Below are the entries to work from; restate word for word the portion that opens with the line containing "pinky tip: (1278, 486)" and closes with the line containing "thumb mcp: (1439, 565)", keeping both.
____________
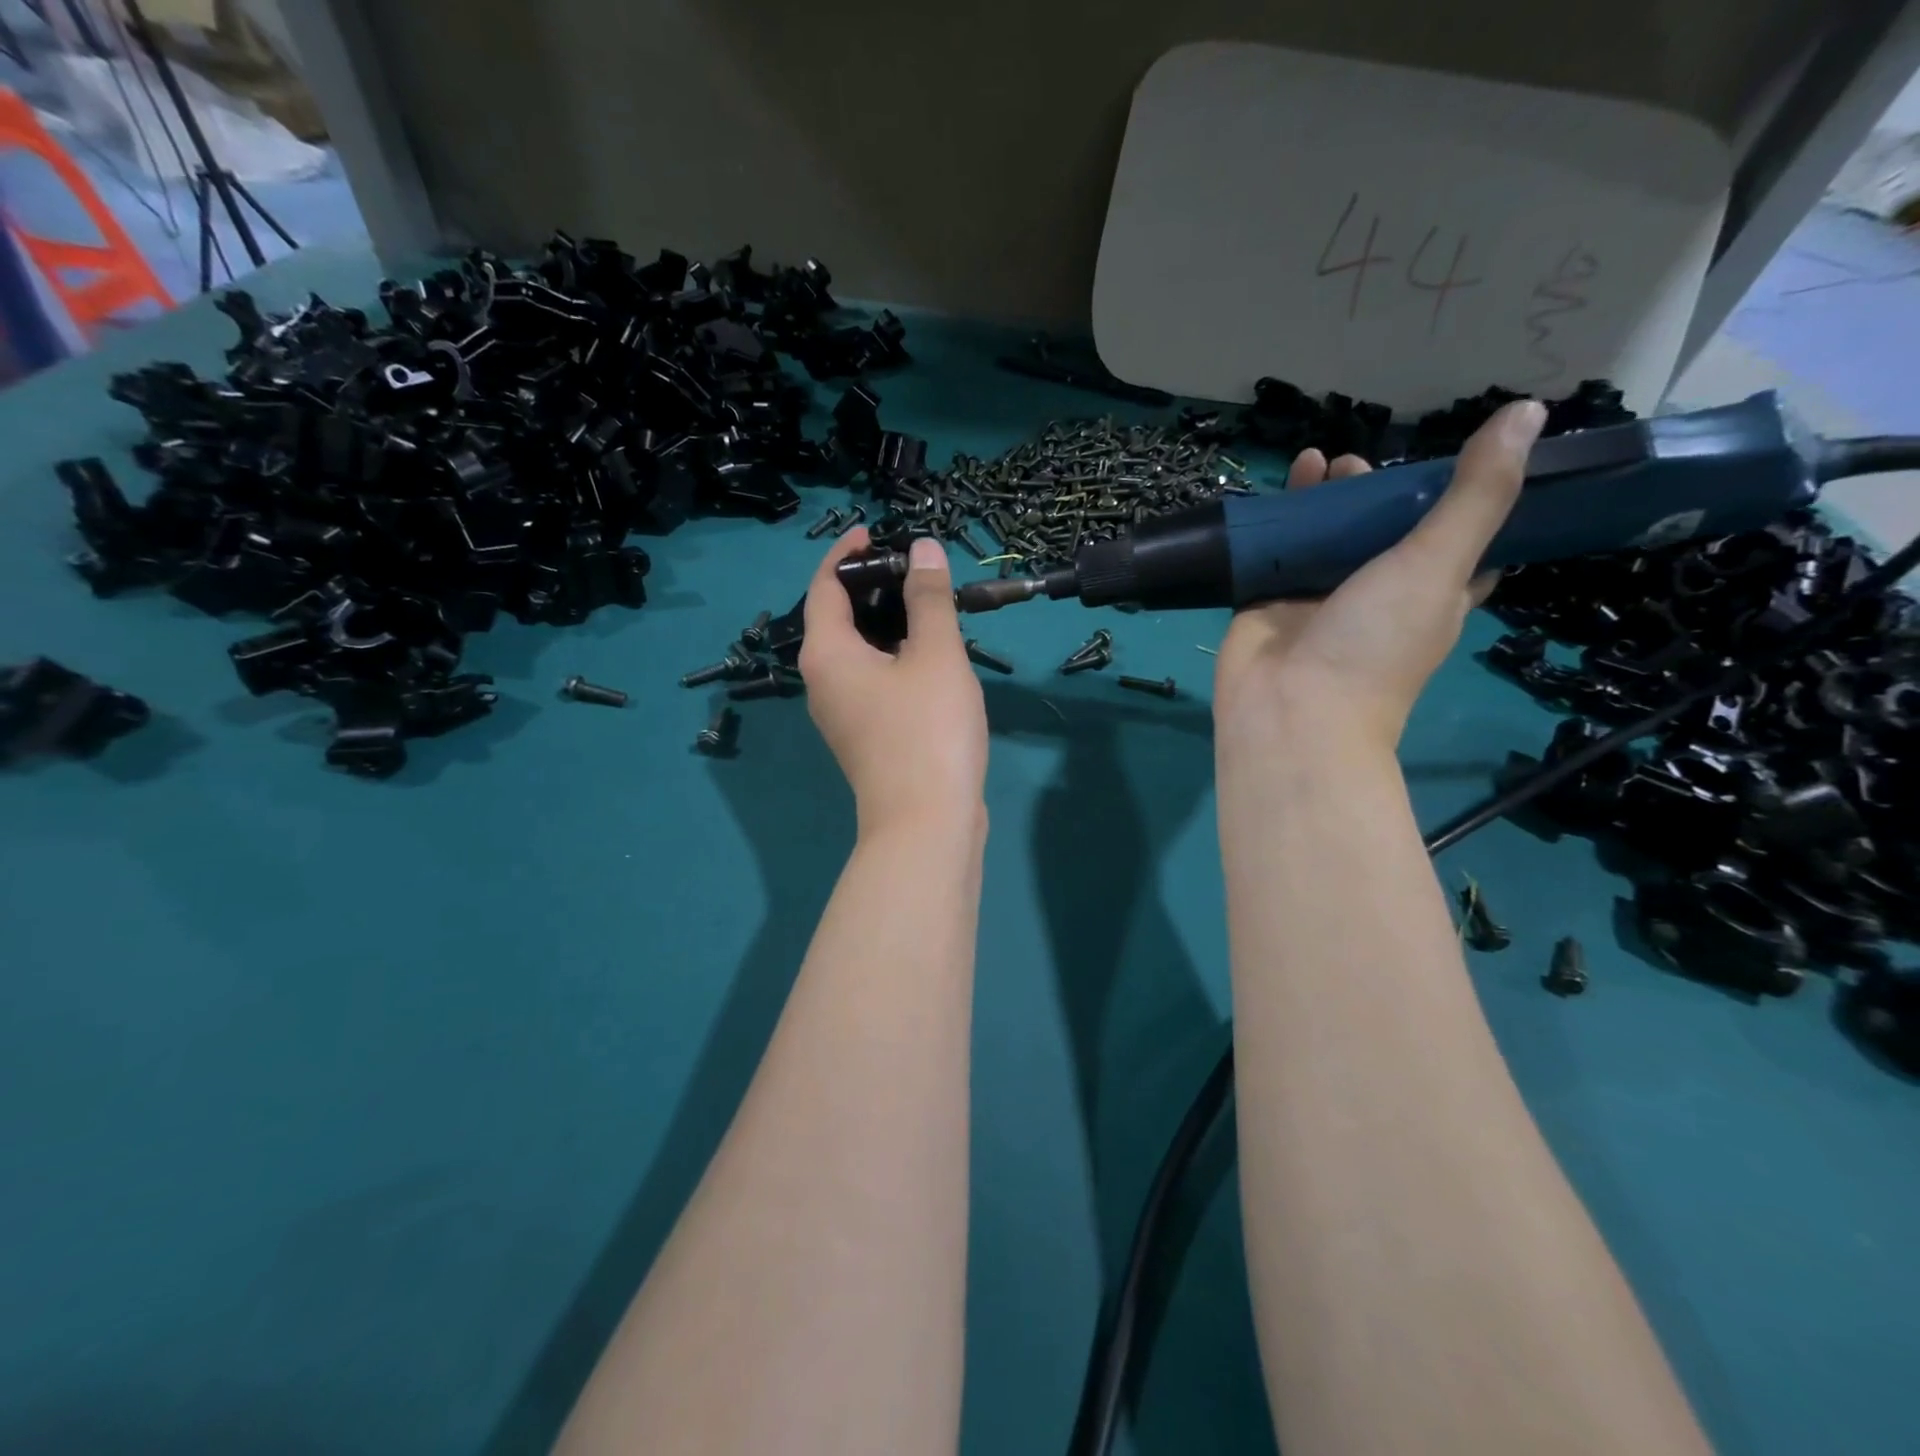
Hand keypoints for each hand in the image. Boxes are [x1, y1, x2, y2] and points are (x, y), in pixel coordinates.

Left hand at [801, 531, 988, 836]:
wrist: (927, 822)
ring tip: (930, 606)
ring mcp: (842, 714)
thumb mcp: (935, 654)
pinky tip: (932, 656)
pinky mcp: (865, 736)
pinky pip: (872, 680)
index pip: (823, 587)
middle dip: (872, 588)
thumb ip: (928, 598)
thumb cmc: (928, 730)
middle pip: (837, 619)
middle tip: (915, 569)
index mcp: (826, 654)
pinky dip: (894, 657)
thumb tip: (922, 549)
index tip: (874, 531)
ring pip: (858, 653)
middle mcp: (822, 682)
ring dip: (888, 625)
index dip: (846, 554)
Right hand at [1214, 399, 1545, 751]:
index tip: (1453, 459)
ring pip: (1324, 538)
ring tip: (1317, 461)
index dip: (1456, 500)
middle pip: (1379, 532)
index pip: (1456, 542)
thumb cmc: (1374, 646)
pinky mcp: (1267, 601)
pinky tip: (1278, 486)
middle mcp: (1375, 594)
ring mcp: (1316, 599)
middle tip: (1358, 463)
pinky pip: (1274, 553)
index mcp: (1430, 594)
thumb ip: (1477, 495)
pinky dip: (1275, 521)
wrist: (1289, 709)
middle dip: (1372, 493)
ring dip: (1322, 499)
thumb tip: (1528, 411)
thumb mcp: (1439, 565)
____________
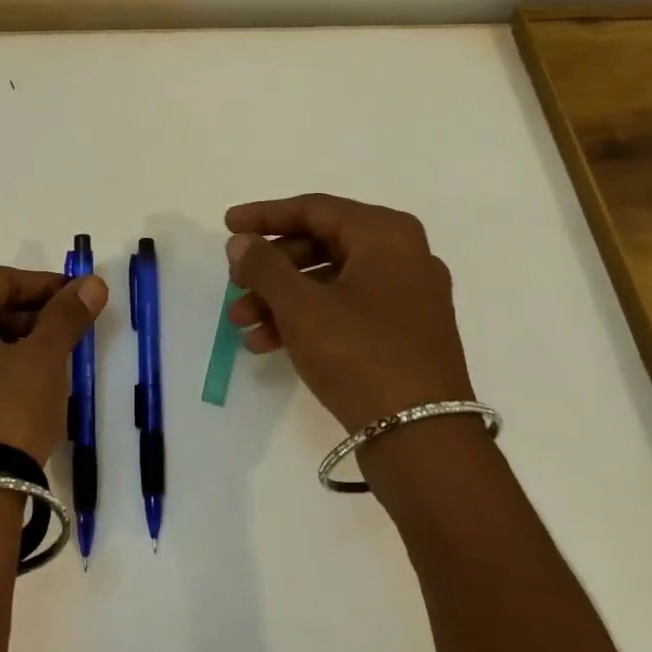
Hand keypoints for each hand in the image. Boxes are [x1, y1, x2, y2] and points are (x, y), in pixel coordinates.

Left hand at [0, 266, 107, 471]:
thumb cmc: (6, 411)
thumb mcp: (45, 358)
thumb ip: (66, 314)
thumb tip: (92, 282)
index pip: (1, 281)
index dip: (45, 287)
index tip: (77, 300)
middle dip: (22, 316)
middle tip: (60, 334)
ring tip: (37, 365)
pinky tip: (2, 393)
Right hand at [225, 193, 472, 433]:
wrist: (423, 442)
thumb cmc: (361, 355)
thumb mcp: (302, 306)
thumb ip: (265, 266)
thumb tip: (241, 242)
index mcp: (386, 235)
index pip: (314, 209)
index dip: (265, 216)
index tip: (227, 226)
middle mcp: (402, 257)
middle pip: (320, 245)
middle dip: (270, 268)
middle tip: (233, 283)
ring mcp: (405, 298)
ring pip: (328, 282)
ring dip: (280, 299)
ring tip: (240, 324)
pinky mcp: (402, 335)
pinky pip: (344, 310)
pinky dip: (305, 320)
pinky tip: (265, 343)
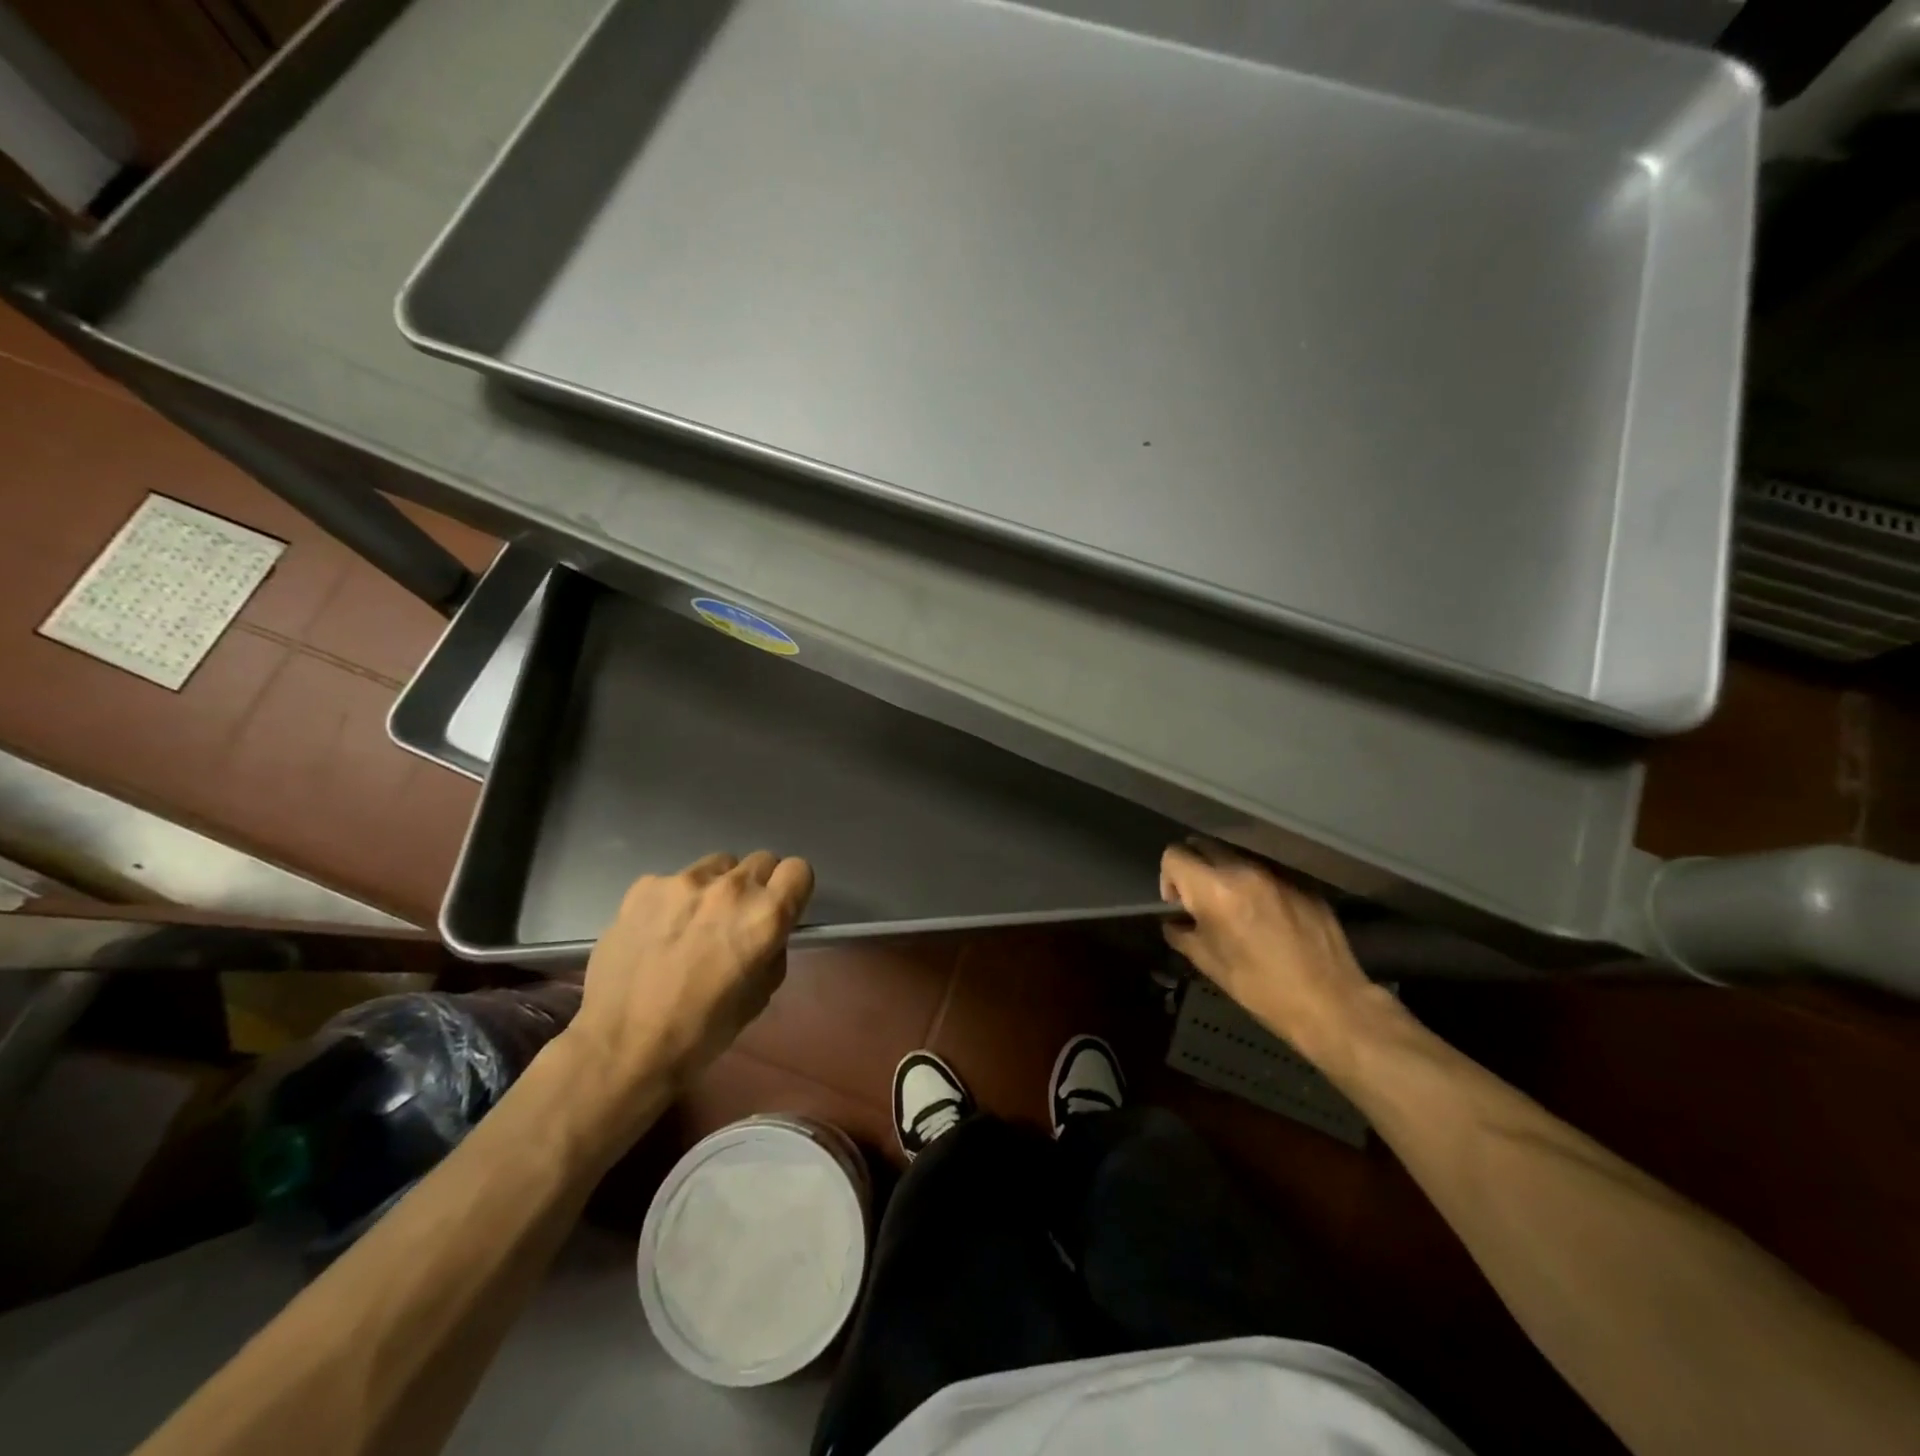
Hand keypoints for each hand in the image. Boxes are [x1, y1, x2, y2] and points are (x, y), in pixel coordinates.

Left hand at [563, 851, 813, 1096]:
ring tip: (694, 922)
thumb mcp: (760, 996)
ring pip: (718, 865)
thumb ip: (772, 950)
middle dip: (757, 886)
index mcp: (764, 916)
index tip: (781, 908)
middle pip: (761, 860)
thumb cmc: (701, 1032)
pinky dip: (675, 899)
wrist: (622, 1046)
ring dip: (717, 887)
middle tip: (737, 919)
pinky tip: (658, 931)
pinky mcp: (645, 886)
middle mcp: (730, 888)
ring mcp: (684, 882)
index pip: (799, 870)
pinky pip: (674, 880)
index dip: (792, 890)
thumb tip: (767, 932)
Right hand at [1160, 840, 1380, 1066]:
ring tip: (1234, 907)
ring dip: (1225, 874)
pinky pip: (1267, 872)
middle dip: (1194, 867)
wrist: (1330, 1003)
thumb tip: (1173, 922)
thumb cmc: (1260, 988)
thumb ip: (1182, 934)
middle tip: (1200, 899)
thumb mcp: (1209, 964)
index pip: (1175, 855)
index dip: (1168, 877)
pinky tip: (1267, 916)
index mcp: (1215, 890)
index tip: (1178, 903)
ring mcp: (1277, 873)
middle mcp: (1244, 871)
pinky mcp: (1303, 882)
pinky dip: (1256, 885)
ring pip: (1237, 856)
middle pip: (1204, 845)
____________
ANSWER
pinky tip: (1278, 486)
middle mcp: (1375, 594)
ring mcp: (1316, 599)
middle tip: (1358, 463)
pinky pip: (1274, 553)
index mcp: (1430, 594)
thumb ip: (1477, 495)
pinky dip: (1275, 521)
wrist: (1289, 709)
middle dip: (1372, 493)
ring dip: (1322, 499)
thumb tip: (1528, 411)
thumb mcp: (1439, 565)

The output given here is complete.